**Text segment**:
····················
Wood flooring is a popular feature in many houses.

Engineered wood flooring is composed of two or more layers of wood in the form of a plank. The top layer (lamella) is the wood that is visible when the flooring is installed, and is adhered to the core (or substrate) which provides the stability.

Laminate, vinyl and veneer floors are often confused with engineered wood floors - laminate uses an image of wood on its surface, vinyl is plastic formed to look like wood, and veneer uses a thin layer of wood with a core that could be one of a number of different composite wood products (most commonly, high density fibreboard).

Engineered wood is the most common type of wood flooring used globally. North America is the only continent that has a larger solid wood market than engineered, although engineered wood is quickly catching up in market share.

Comparison of Solid Wood and Engineered Wood

It is very difficult to compare a solid wood floor to engineered wood floors, as there is a wide range of engineered wood floor qualities. There are several limitations on solid hardwood that give it a more limited scope of use: solid wood should not be installed directly over concrete, should not be installed below grade (basements) and it should not be used with radiant floor heating. Solid hardwood is also typically limited in plank width and is more prone to gapping and cupping with increased plank size. Solid wood products, on average, have a thicker 'sandable area' (the wood that is above the tongue), and can be installed using nails. Lastly, solid wood tends to be less expensive than engineered wood, but this, as with the 'sandable area,' depends on the quality of the engineered wood (most inexpensive engineered wood products are 'veneer' wood floors, and not 'engineered').

Engineered wood flooring has several benefits over solid wood, beyond dimensional stability and universal use. Patented installation systems (such as "click" or "G6") allows for faster installation, and easy replacement of boards. Engineered wood can use 'floating' installations, further increasing ease of repair and reducing installation times.

Wood Laminates

A wood laminate floor is simply plywood coated with a layer of veneer, making it appear to be solid wood. Today, there are a wide variety of choices when it comes to laminate flooring, from colors to thickness. Solid hardwood floors, at 3/4 inch, are twice as thick as wood laminates, which are typically 3/8 inch. This method of flooring is less expensive than solid wood flooring, and great if you need a quick, inexpensive fix and don't want to make a large investment.
····················
**Complete the following**:
1/ Indicate whether each statement below agrees with the text on wood flooring, answering yes or no and quoting the words of the text that decide it.
(a) Solid wood flooring should not be used with radiant floor heating.
(b) North America has a larger market for engineered wood than for solid wood.
(c) Wood laminates are typically 3/8 inch thick.
2/ According to the text on wood flooring, what is the top layer of engineered wood flooring called?
3/ Extend the text on wood flooring, picking up after its final sentence.

**Information provided**:
····················
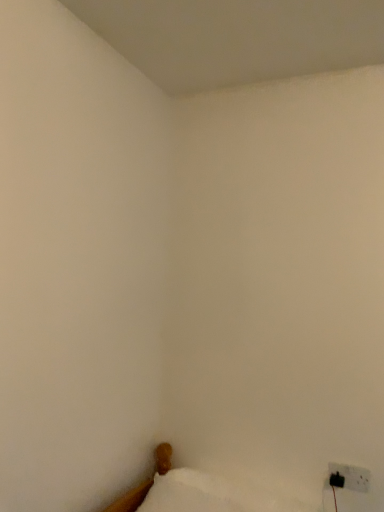
Question: Would you say black plastic electric outlet at lower right is inside or outside white fabric bed at lower right?

Choices:
 (A) inside
 (B) outside

Answer: (B)

Question: Is black plastic electric outlet at lower right in front of or behind white fabric bed at lower right in the image?

Choices:
 (A) behind
 (B) front

Answer: (A)

Question: Which object is the farthest from the white soft pillow at lower left?

Choices:
 (A) white fabric bed at lower right
 (B) black plastic electric outlet at lower right

Answer: (B)

Question: Which object is the closest to the white fabric bed at lower right?

Choices:
 (A) white soft pillow at lower left
 (B) black plastic electric outlet at lower right

Answer: (A)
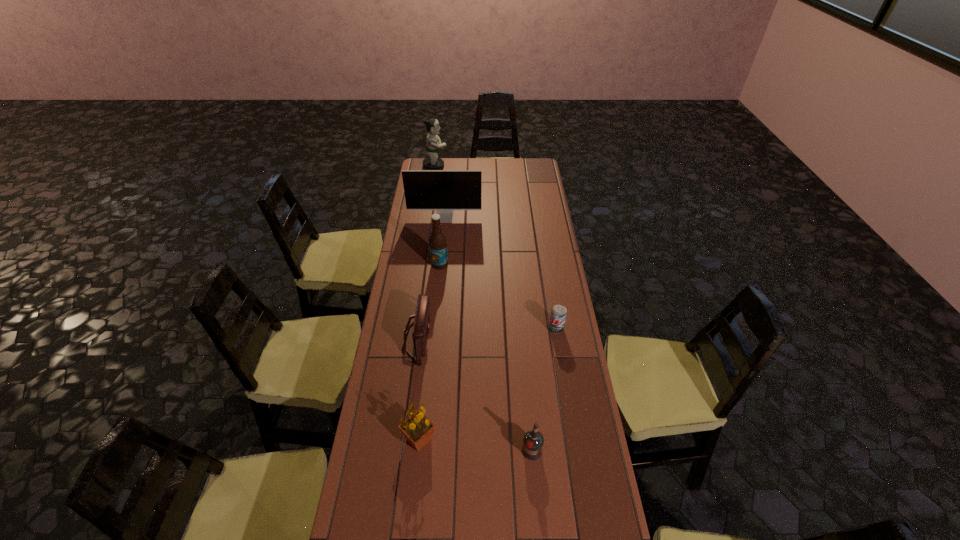
Find the location of a particular element. This screenshot has height=540, width=960. vacant region located 0.140m on the back of the fifth nearest object is located at coordinates [x=442, y=240].

At what (x,y) coordinates should I click in order to perform the action: click on free space located at the front of the sunflower with flowers visible. Please return your answer as a coordinate pair (x, y). Looking at the image, I should click on (492, 439).

What are the coordinates of `vacant space located 0.070m on the front label of the vodka` in the screenshot? It's located at (535, 483).

The image size is (960, 540). Find the location of `vacant region located 0.130m on the front flap of the shoulder bag`. vacant region located 0.130m on the front flap of the shoulder bag is located at coordinates (464, 337).

Locate an element on the screen. The width and height of the screenshot is (960, 540). free space located on the left of the shortest object is located at coordinates (509, 328).

This screenshot has width=960, height=540. In order to click on object located at the far edge in this screenshot , I will do `click(433, 142)`.

What are the coordinates of `figurine at the left edge` in the screenshot? It's located at (433, 142).

Identify the location of monitor that is at the left edge. The width and height of the screenshot is (960, 540). (443, 190).

Identify the location of beer bottle at the left edge. (437, 242).

The width and height of the screenshot is (960, 540). I want to click on sunflower at the left edge, so click(x=417, y=428).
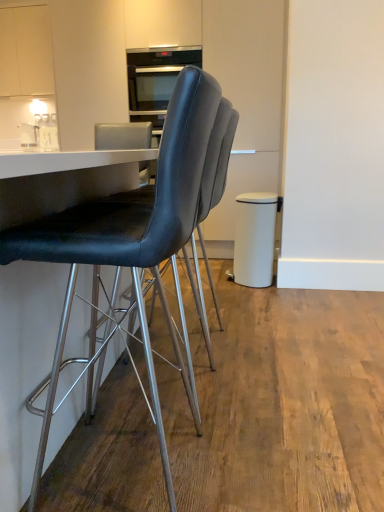
The width and height of the screenshot is (384, 512). Find the location of `free space in front of white matte trash can at right`. free space in front of white matte trash can at right is located at coordinates (265, 294).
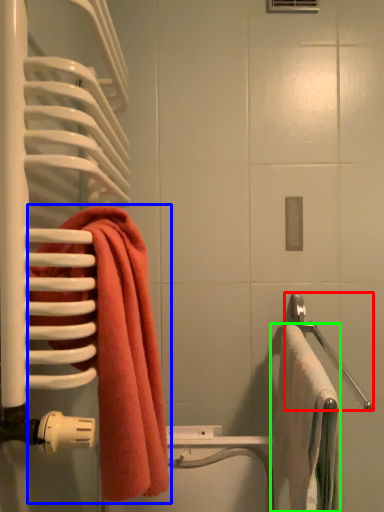
Question: Which object is positioned farthest from towel bar (highlighted by a red box)? Select from towel (highlighted by a blue box) and towel (highlighted by a green box).

Choices:
 (A) towel
 (B) towel

Answer: (A)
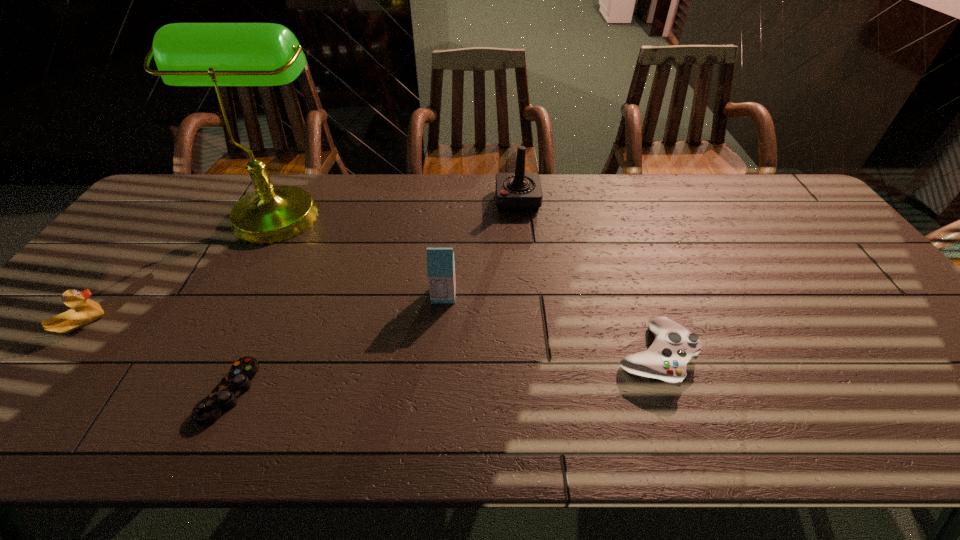
Where is `the left control`? Image resolution: width=960 pixels, height=540 pixels. the left control is located at coordinates (224, 396).

Find the location of `free region located on the desk next to the lamp`. free region located on the desk next to the lamp is located at coordinates (395, 211).

At what (x,y) coordinates should I click in order to perform the action: click on free space located on the front-facing side of the joystick. Please return your answer as a coordinate pair (x, y). The image size is (960, 540). Looking at the image, I should click on (466, 201).

Identify the location of vacant area situated 0.210m on the front-facing side of the joystick. The height and width of the screenshot is (540, 960). (432, 201).

The height and width of the screenshot is (540, 960). I want to click on vacant space situated on the front-facing side of the joystick, so click(466, 201).

This screenshot has width=960, height=540. In order to click on vacant region located 0.270m on the front of the milk carton in this screenshot , I will do point(436,397).

The image size is (960, 540). Find the location of `vacant area located 0.190m at the beak of the fourth tallest object`. vacant area located 0.190m at the beak of the fourth tallest object is located at coordinates (180, 324).

Image resolution: width=960 pixels, height=540 pixels. Find the location of `vacant region located 0.390m on the left of the right control`. vacant region located 0.390m on the left of the right control is located at coordinates (447, 356).

Where is `vacant region located on the right of the shorter control`? This screenshot has width=960, height=540. vacant region located on the right of the shorter control is located at coordinates (278, 392).

Find the location of a particular element. lamp that is at the far edge is located at coordinates (187, 54).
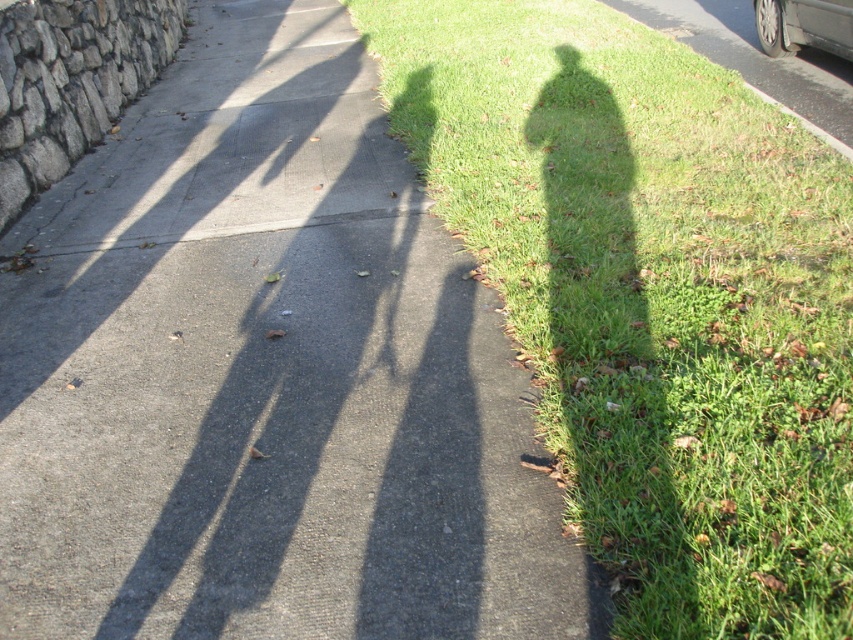
You are standing on the gray asphalt sidewalk at center and want to move to the grassy area on the right. Is the metallic gray car at upper right blocking your path?

The gray asphalt sidewalk at center is below the metallic gray car at upper right, so the car is positioned above your current location. This means the metallic gray car at upper right is blocking your path to the grassy area on the right.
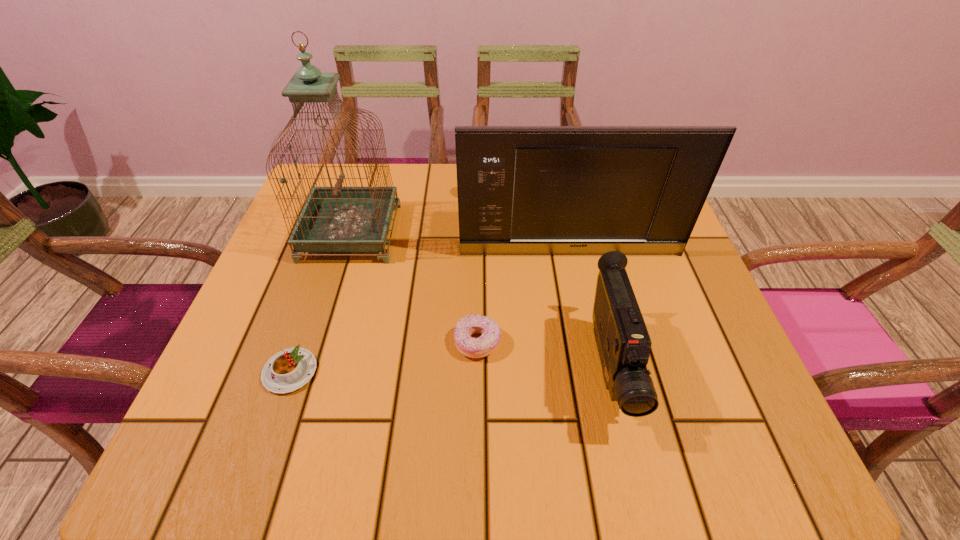
At what (x,y) coordinates should I click in order to perform the action: click on object located in the near edge section of the desktop. Please return your answer as a coordinate pair (x, y). Image resolution: width=960 pixels, height=540 pixels. Looking at the image, I should click on (623, 342).

Where is `birdcage that is positioned at the left edge`? birdcage that is positioned at the left edge is located at coordinates (334, 219).

Where is `pudding that is at the left edge`? This screenshot has width=960, height=540. pudding that is at the left edge is located at coordinates (290, 369).

Locate an element on the screen. object situated at the right edge is located at coordinates (542, 190).

Image resolution: width=960 pixels, height=540 pixels. Find the location of `object present at the far left corner`. object present at the far left corner is located at coordinates (334, 219).

Locate an element on the screen. Image resolution: width=960 pixels, height=540 pixels. free space at the far edge of the desktop is located at coordinates (377, 165).

You are a GUI agent. You are given a task and a screenshot of the screen. Output one action in this format:
    pyautogui.click(x=<x>, y=<y>)
    Task: Click on the vacant space at the near edge of the desktop
    The width and height of the screenshot is (960, 540).
    Given the screenshot: What is the action you would take?
    pyautogui.click(x=324, y=430)

Identify the location of free space at the left edge of the desktop. (271, 276).

Where is `vacant space at the right edge of the desktop`? The height and width of the screenshot is (540, 960). vacant space at the right edge of the desktop is located at coordinates (707, 352).

In the image, there is a desktop. Where is `free space at the far left corner`? The width and height of the screenshot is (960, 540). free space at the far left corner is located at coordinates (348, 168).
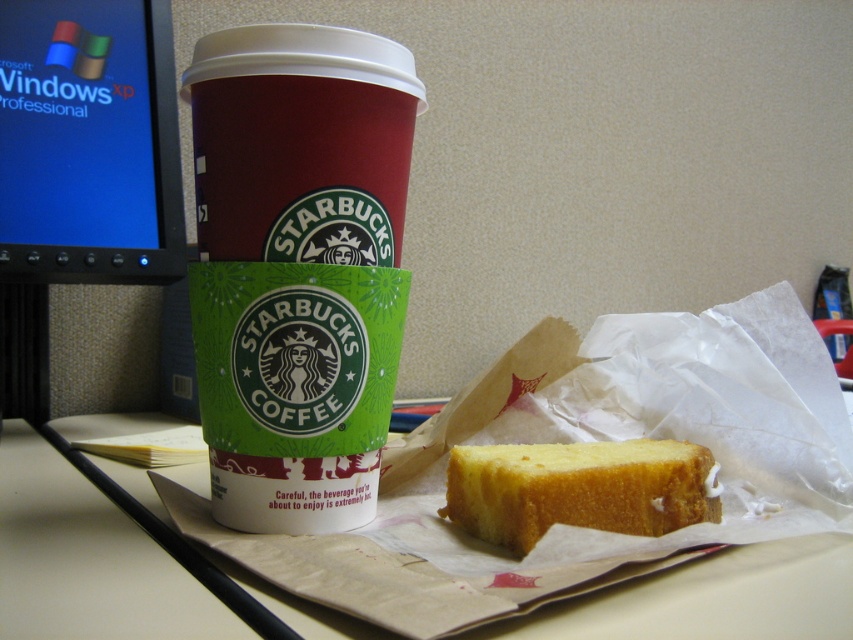
Question: Does matte black monitor at left come behind yellow sponge cake at center?

Choices:
 (A) no
 (B) yes

Answer: (B)

Question: Which of these objects is positioned closest to the matte black monitor at left?

Choices:
 (A) white paper at center
 (B) matte paper cup at left

Answer: (A)

Question: Which point appears farthest from the camera in this image?

Choices:
 (A) tap(47, 630)
 (B) tap(207, 115)
 (C) tap(119, 48)

Answer: (C)

Question: Which point is farther from the camera taking this photo?

Choices:
 (A) (529, 515)
 (B) (88, 44)
 (C) (701, 589)
 (D) (352, 392)

Answer: (B)

Question: Is matte black monitor at left to the right of yellow sponge cake at center from the viewer's perspective?

Choices:
 (A) yes
 (B) no

Answer: (B)

Question: Does matte paper cup at left appear over white paper at center?

Choices:
 (A) yes
 (B) no

Answer: (A)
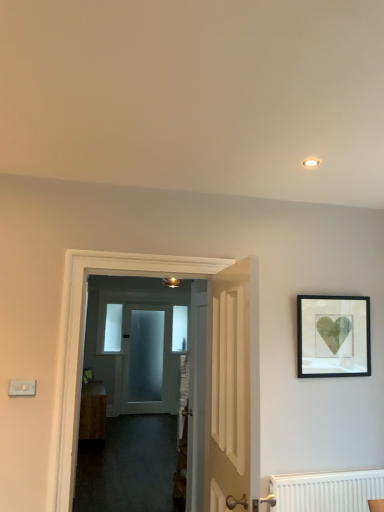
····················
**Exercise answers**:
1/
(a) Yes: "it should not be used with radiant floor heating"
(b) No: "North America is the only continent that has a larger solid wood market than engineered"
(c) Yes: "wood laminates, which are typically 3/8 inch"

2/ It is called the lamella.

3/
Synthetic Plastic Laminates

Very similar to a wood laminate, plastic laminate is even more cost effective. It consists of a fiberboard that is thoroughly wrapped in layers of high-pressure laminate, a similar material to your kitchen countertop. Though cheaper, the disadvantage is that the floors wear out and cannot be sanded or refinished. The pattern of the floor repeats because laminate flooring is actually a photograph of real wood put onto a wood composite. When walking on laminates, they do not have the same sound as walking on real wood, but can be cleaned using most any cleaning products.


Solid Wood Manufacturing

Solid wood can be cut in three styles: flat-sawn, quarter-sawn, and rift-sawn. However, because only one side of the wood is visible on flooring, "quarter-sawn" and "rift-sawn" will have the same appearance.

Many solid woods come with "absorption strips" - grooves cut into the back of the wood that run the length of each plank. They are used to reduce cupping.

Solid wood floors are mostly manufactured with a tongue-and-groove for installation.

Engineered Wood Manufacturing


The lamella is the face layer of the wood that is visible when installed. Typically it is a sawn piece of timber.

The timber can be cut in three different styles: flat-sawn, quarter-sawn, and rift-sawn. However, because only one side of the wood is visible on flooring, "quarter-sawn" and "rift-sawn" will have the same appearance.

The Core / Substrate

1) Wood ply construction ("sandwich core"): Uses multiple thin plies of wood adhered together. The wood grain of each ply runs perpendicular to the ply below it. Stability is attained from using thin layers of wood that have little to no reaction to climatic change. The wood is further stabilized due to equal pressure being exerted lengthwise and widthwise from the plies running perpendicular to each other.

2) Finger core construction: Finger core engineered wood floors are made of small pieces of milled timber that run perpendicular to the top layer (lamella) of wood. They can be 2-ply or 3-ply, depending on their intended use. If it is three ply, the third ply is often plywood that runs parallel to the lamella. Stability is gained through the grains running perpendicular to each other, and the expansion and contraction of wood is reduced and relegated to the middle ply, stopping the floor from gapping or cupping.

3) Fibreboard: The core is made up of medium or high density fibreboard. Fibreboard has minimal expansion and contraction so the core is very stable. Due to the softer nature of fibreboard, wood floors with a thin lamella or veneer are more prone to denting. Fibreboard is less expensive than timber but is not VOC free and is not environmentally friendly.

Installation Systems

Wood can be manufactured with a variety of different installation systems:

1) Tongue-and-groove: One side and one end of the plank has a groove, the other side and end has a tongue. The tongue and groove fit snugly together to form the floor. Floors with a tongue-and-groove can be installed by glue-down (both engineered and solid), floating (engineered only), or nail-down (not recommended for engineered).

2) "Click" systems: there are a number of patented "click" systems that now exist. A "click" floor is similar to tongue-and-groove, but instead of fitting directly into the groove, the board must be angled in to make the curved tongue fit into the groove. This system only exists for engineered wood floor and is designed to be used for floating installations. It is designed for the Do-It-Yourself market.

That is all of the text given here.